A documentary film crew from Harvard Law School's Food Law and Policy Clinic has traveled to Missoula, Montana, to make sense of the state's incredibly strict rules for milk's sell-by dates.

In Montana, the law dictates that milk must be thrown out 12 days after pasteurization, even though "studies have shown that it's just as fresh after 28 days," clinic director Emily Broad Leib told The Montana Standard.

"We're trying to understand whether that impacts consumers or what they think that date means. It's arbitrarily very short, and it's not just a waste of people's food but a waste of money."

Many other states do not require a sell-by date, and various state boards, including the one in New York, have determined that sell-by dates merely "are provided by manufacturers so that products are aesthetically attractive in at the time of purchase with respect to taste, smell and appearance," but "dating is no longer necessary because of technological advances in sanitation, processing standards and refrigeration."

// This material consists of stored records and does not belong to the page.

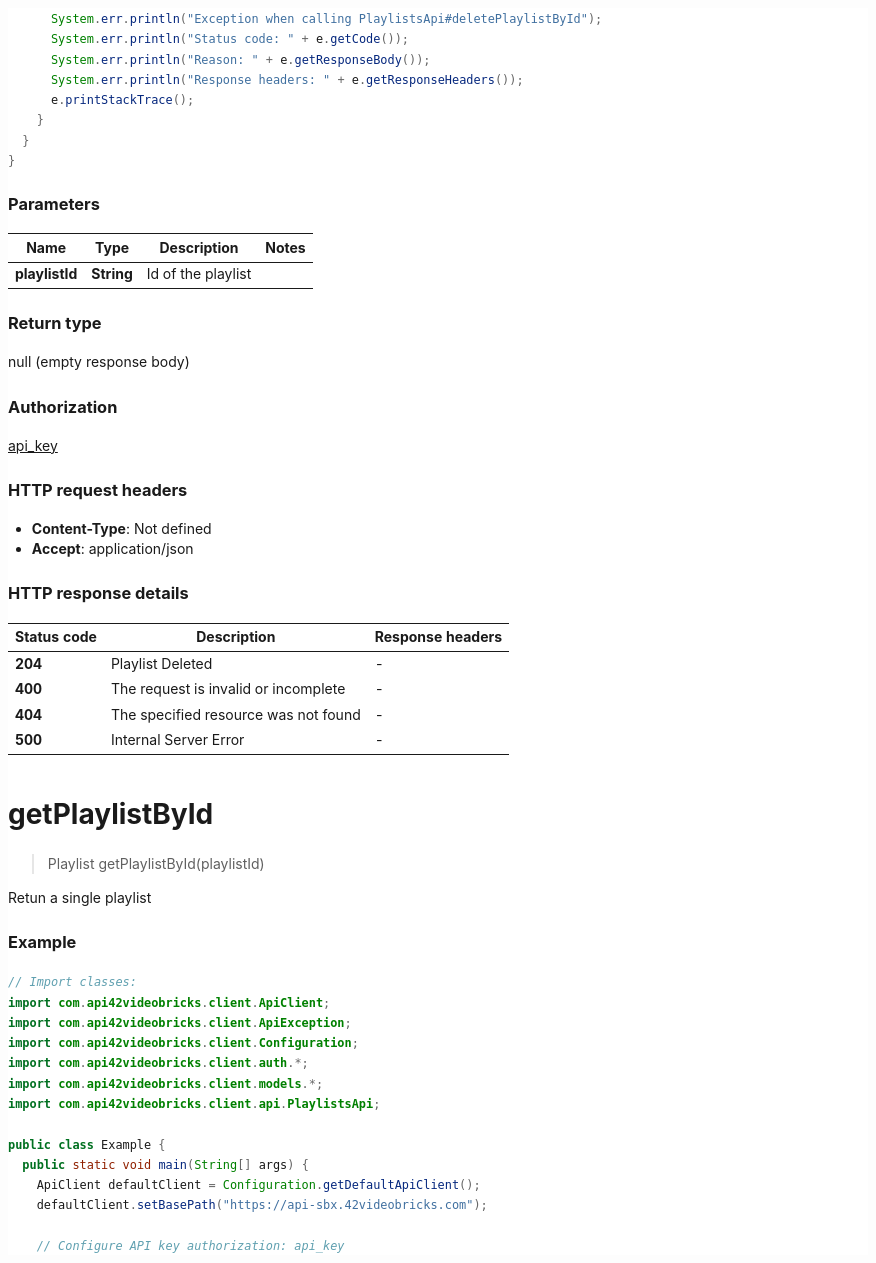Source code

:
 ```java
      System.err.println("Exception when calling PlaylistsApi#deletePlaylistById");
      System.err.println("Status code: " + e.getCode());
      System.err.println("Reason: " + e.getResponseBody());
      System.err.println("Response headers: " + e.getResponseHeaders());
      e.printStackTrace();
    }
  }
}
```

### Parameters

| Name | Type | Description  | Notes |
|------------- | ------------- | ------------- | -------------|
| **playlistId** | **String**| Id of the playlist | |

### Return type

null (empty response body)

### Authorization

[api_key](../README.md#api_key)

### HTTP request headers

 - **Content-Type**: Not defined
 - **Accept**: application/json

### HTTP response details
| Status code | Description | Response headers |
|-------------|-------------|------------------|
| **204** | Playlist Deleted |  -  |
| **400** | The request is invalid or incomplete |  -  |
| **404** | The specified resource was not found |  -  |
| **500** | Internal Server Error |  -  |

<a id="getPlaylistById"></a>
# **getPlaylistById**
> Playlist getPlaylistById(playlistId)

Retun a single playlist

### Example
```java
// Import classes:
import com.api42videobricks.client.ApiClient;
import com.api42videobricks.client.ApiException;
import com.api42videobricks.client.Configuration;
import com.api42videobricks.client.auth.*;
import com.api42videobricks.client.models.*;
import com.api42videobricks.client.api.PlaylistsApi;

public class Example {
  public static void main(String[] args) {
    ApiClient defaultClient = Configuration.getDefaultApiClient();
    defaultClient.setBasePath("https://api-sbx.42videobricks.com");
    
    // Configure API key authorization: api_key
```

In Montana, however, milk that has passed it 12-day limit cannot be sold or donated, and grocers must dump the lot.

"Every time I have to throw out a gallon of milk I cringe," grocery owner Kim Edwards told The Montana Standard. "Because it's not 50 cents. It's $2.50, and the grocery business is a penny business."

The law also makes milk prices higher in Montana than in surrounding states like Idaho and Wyoming, which do not have specific date labeling laws.

The film project is an attempt to help educate consumers on the truth behind sell-by dates, and perhaps change the state policy, which was first introduced in 1980.

"We hope that it raises general awareness about these laws and expiration dates, the fact that milk, even when it spoils, doesn't pose a safety risk," filmmaker Rebecca Richman Cohen told The Montana Standard. "Pasteurization kills all the pathogens. So it's going to be a little gross if you drink spoiled milk, but it's definitely not a danger. So people that are just going based on dates and throwing it out just because of the 'sell by' date are costing themselves a lot of money and wasting good food. And so we hope to educate consumers and we also hope to change laws."